Install only if you intentionally want a Playwright-based scraper that may use proxies and logged-in site sessions. Use it only for content you are allowed to collect, avoid command-line passwords, provide only the minimum cookies needed, and delete cookie/session/output files after use.
Findings (5)
Artifact-based informational review of SKILL.md, metadata, install specs, static scan signals, and capability signals. ClawScan does not execute the skill or run runtime probes.
Using the skill may cause the agent to operate a browser and proxies in ways that target sites treat as bot evasion, which can put accounts, IP addresses, or site access at risk.
This documents proxy-based handling specifically to get around Cloudflare blocking, indicating bot-protection evasion as part of the workflow rather than only normal content fetching.
Cloudflare 拦截... 解决方案: - 使用住宅 IP 代理 ... 尝试切换不同节点
Use only on content you are allowed to archive, require explicit approval for target URL/proxy/cookie use, and consider removing or gating anti-evasion behavior.
A user could expose account credentials while trying to use the skill, especially if they copy the documented password-based command.

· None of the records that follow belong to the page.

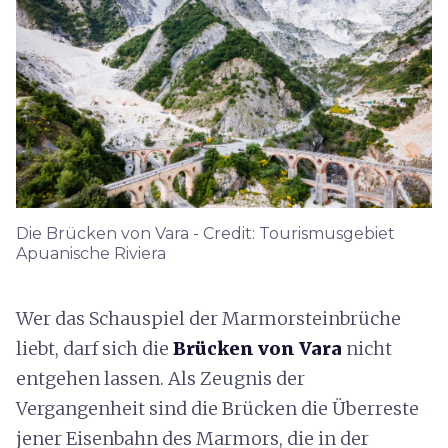
Die Brücken von Vara - Credit: Tourismusgebiet
Apuanische Riviera
Wer das Schauspiel der Marmorsteinbrüche
liebt, darf sich die
Brücken von Vara
nicht
entgehen lassen. Als Zeugnis der
Vergangenheit sind die Brücken die Überreste
jener Eisenbahn des Marmors, die in der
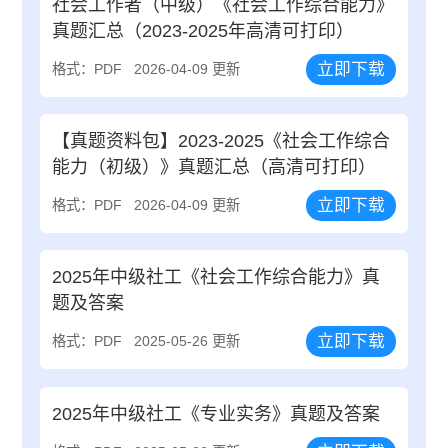
社会工作者（中级）《社会工作综合能力》
真题汇总（2023-2025年高清可打印）
立即下载
格式：PDF
2026-04-09 更新
【真题资料包】2023-2025《社会工作综合
能力（初级）》真题汇总（高清可打印）
立即下载
格式：PDF
2026-04-09 更新
2025年中级社工《社会工作综合能力》真
题及答案
立即下载
格式：PDF
2025-05-26 更新
2025年中级社工《专业实务》真题及答案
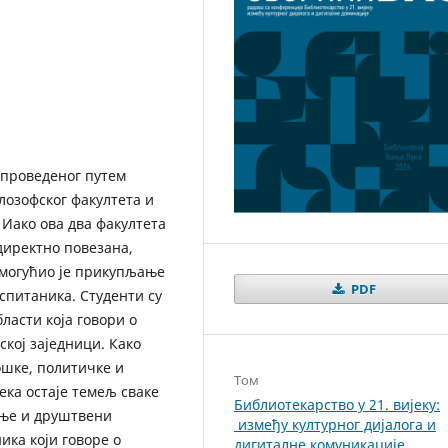
спроведеног путем
лозофског факултета и
 Иако ова два факултета
 директно повезана,
омогућио је прикупљање
PDF
питаника. Студенти су
ласти која говори о
ској заједници. Како
ошке, политичке и
Том
ка остаје темељ сваке
Библиотекарство у 21. вијеку:
ање и друштвени
између културног дијалога и
ика који говоре о
дигиталне комуникације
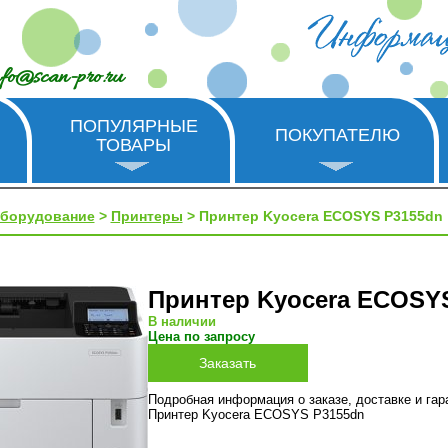
nfo@scan-pro.ru
ПОПУЛЯРНЫЕ
ПОКУПАТЕЛЮ
ТОВАРЫ
оборудование
>
Принтеры
> Принтер Kyocera ECOSYS P3155dn
Принтер Kyocera ECOSY
В наличии
Цена по запросу
Подробная информация о заказе, доставке и га
Принтер Kyocera ECOSYS P3155dn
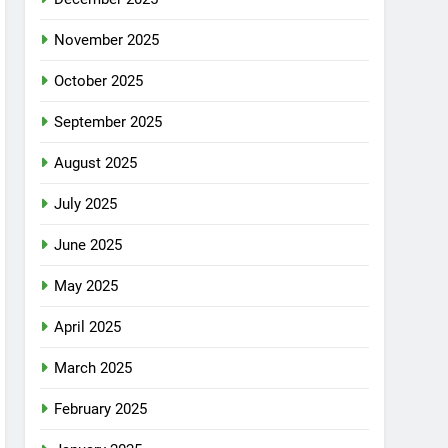
November 2025
October 2025
September 2025
August 2025
July 2025
June 2025
May 2025
April 2025
March 2025
February 2025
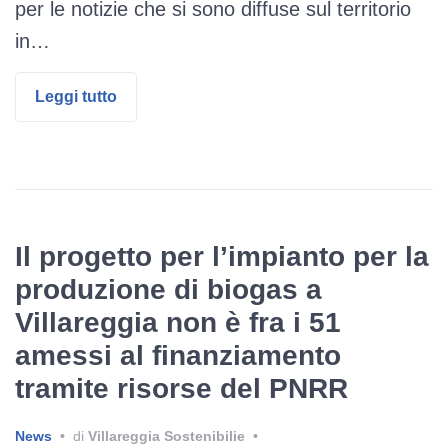
per le notizie che si sono diffuse sul territorio
in…
Leggi tutto
Il progetto per l’impianto per la
produzione di biogas a
Villareggia non è fra i 51
amessi al finanziamento
tramite risorse del PNRR
News
•
di
Villareggia Sostenibilie
•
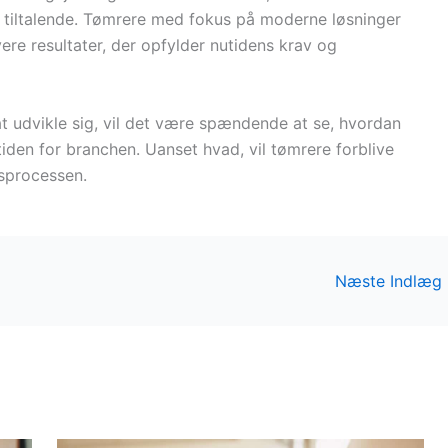
k tiltalende. Tømrere med fokus på moderne løsninger
vere resultater, der opfylder nutidens krav og
t udvikle sig, vil det være spændende at se, hvordan
iden for branchen. Uanset hvad, vil tømrere forblive
sprocessen.
Næste Indlæg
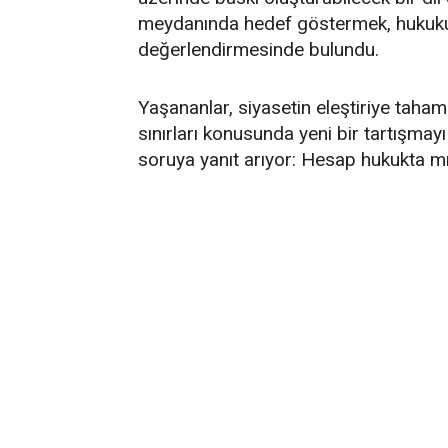
meydanında hedef göstermek, hukuku
değerlendirmesinde bulundu.
Yaşananlar, siyasetin eleştiriye taha
sınırları konusunda yeni bir tartışmay
soruya yanıt arıyor: Hesap hukukta m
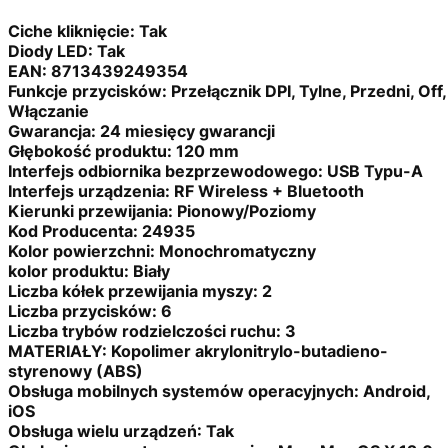
Ciche kliknięcie:
Tak
Diody LED:
Tak
EAN:
8713439249354
Funkcje przycisków:
Przełącznik DPI, Tylne, Przedni, Off,
Włączanie
Gwarancja:
24 miesięcy gwarancji
Głębokość produktu:
120 mm
Interfejs odbiornika bezprzewodowego:
USB Typu-A
Interfejs urządzenia:
RF Wireless + Bluetooth
Kierunki przewijania:
Pionowy/Poziomy
Kod Producenta:
24935
Kolor powierzchni:
Monochromatyczny
kolor produktu:
Biały
Liczba kółek przewijania myszy:
2
Liczba przycisków:
6
Liczba trybów rodzielczości ruchu:
3
MATERIAŁY:
Kopolimer akrylonitrylo-butadieno-
styrenowy (ABS)
Obsługa mobilnych systemów operacyjnych:
Android,
iOS
Obsługa wielu urządzeń:
Tak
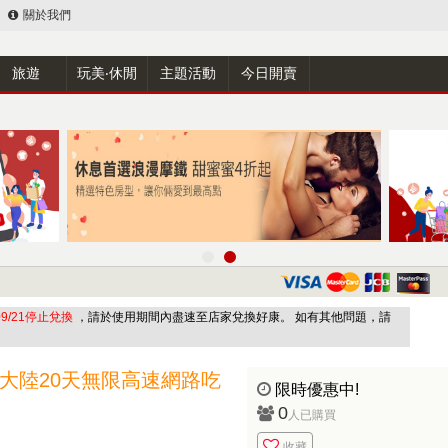
關於我們
旅遊
玩美‧休閒
主題活動
今日開賣
/09/21停止兌換
，請於使用期間內盡速至店家兌換好康。 如有其他問題，請
中國大陸20天無限高速網路吃
限時優惠中!
0
人已購買
收藏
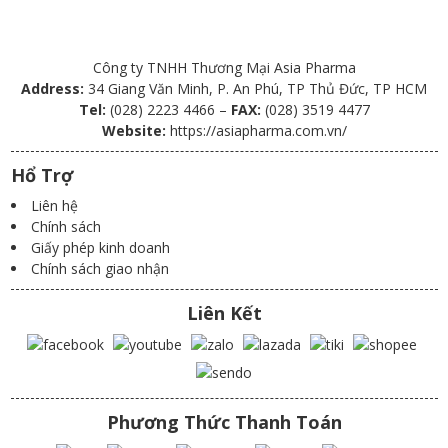
Công ty TNHH Thương Mại Asia Pharma
Address:
34 Giang Văn Minh, P. An Phú, TP Thủ Đức, TP HCM
Tel:
(028) 2223 4466 –
FAX:
(028) 3519 4477
Website:
https://asiapharma.com.vn/
Hổ Trợ
Liên hệ
Chính sách
Giấy phép kinh doanh
Chính sách giao nhận
Liên Kết
Phương Thức Thanh Toán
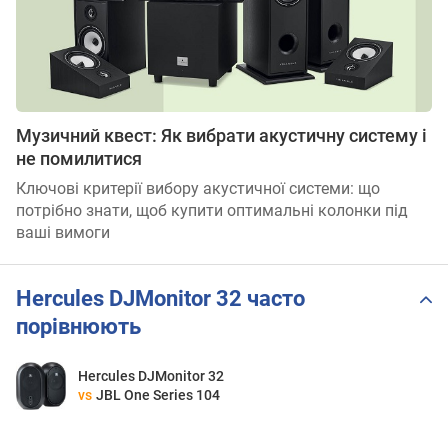
Музичний квест: Як вибрати акустичну систему і
не помилитися
Ключові критерії вибору акустичної системи: що
потрібно знати, щоб купити оптимальні колонки під
ваші вимоги
Hercules DJMonitor 32 часто
порівнюють
Hercules DJMonitor 32
vs
JBL One Series 104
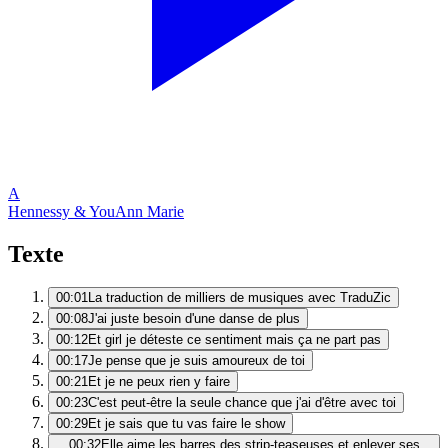
A
Hennessy & You
Ann Marie
Texte
00:01
La traduction de milliers de musiques avec TraduZic
00:08
J'ai juste besoin d'une danse de plus
00:12
Et girl je déteste ce sentiment mais ça ne part pas
00:17
Je pense que je suis amoureux de toi
00:21
Et je ne peux rien y faire
00:23
C'est peut-être la seule chance que j'ai d'être avec toi
00:29
Et je sais que tu vas faire le show
00:32
Elle aime les barres des strip-teaseuses et enlever ses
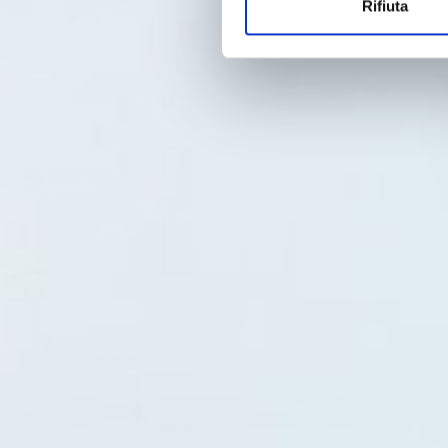
Rifiuta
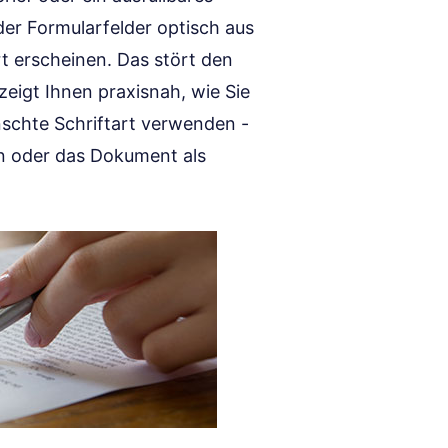
der Formularfelder optisch aus
rt erscheinen. Das stört den
 zeigt Ihnen praxisnah, wie Sie
schte Schriftart verwenden -
n oder das Dokument als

The troubleshooting guide includes a command-line account password/email flow; command-line secrets can be exposed through shell history or process listings, and the registry metadata declares no primary credential.
--username timy530 \ --password "your_password" \ --email "your_email@example.com"
Avoid passing real passwords on the command line; prefer narrowly scoped exported cookies or a dedicated account, and update metadata/docs to clearly declare credential handling.
If you provide cookies, the browser automation may act as your logged-in session for those sites and may capture private or personalized page content in local outputs.
The skill discloses that it uses user-provided session cookies for logged-in Twitter/X and Zhihu scraping; this is purpose-aligned but grants account-level session access to the automated browser.
Twitter、知乎需要登录态... Twitter Cookie → `x_cookie.json` ... 知乎 Cookie → `zhihu_cookie.json`
Use only cookies you intend to provide, preferably from a dedicated account, and delete cookie/session files and scrape outputs when no longer needed.
Login/session state may remain on disk after a scrape and be reused by later runs.
The Twitter scraper supports reusable local session state. This is disclosed and not shown as a background process, but it can keep account session material available across runs.
session_file: str = './x_session.json' ... 会话文件路径,用于保存和加载登录状态
Store session files in a controlled location, delete them after use if not needed, and do not share the skill directory with others.
Installing the skill changes the local Python/browser environment and relies on external package sources.
The install path uses external packages and downloads a browser runtime. This is expected for the stated Playwright scraping purpose, but users should still be aware of the local dependency footprint.
pip install playwright pyyaml playwright install chromium
Install in an isolated environment and pin/review package versions if reproducibility matters.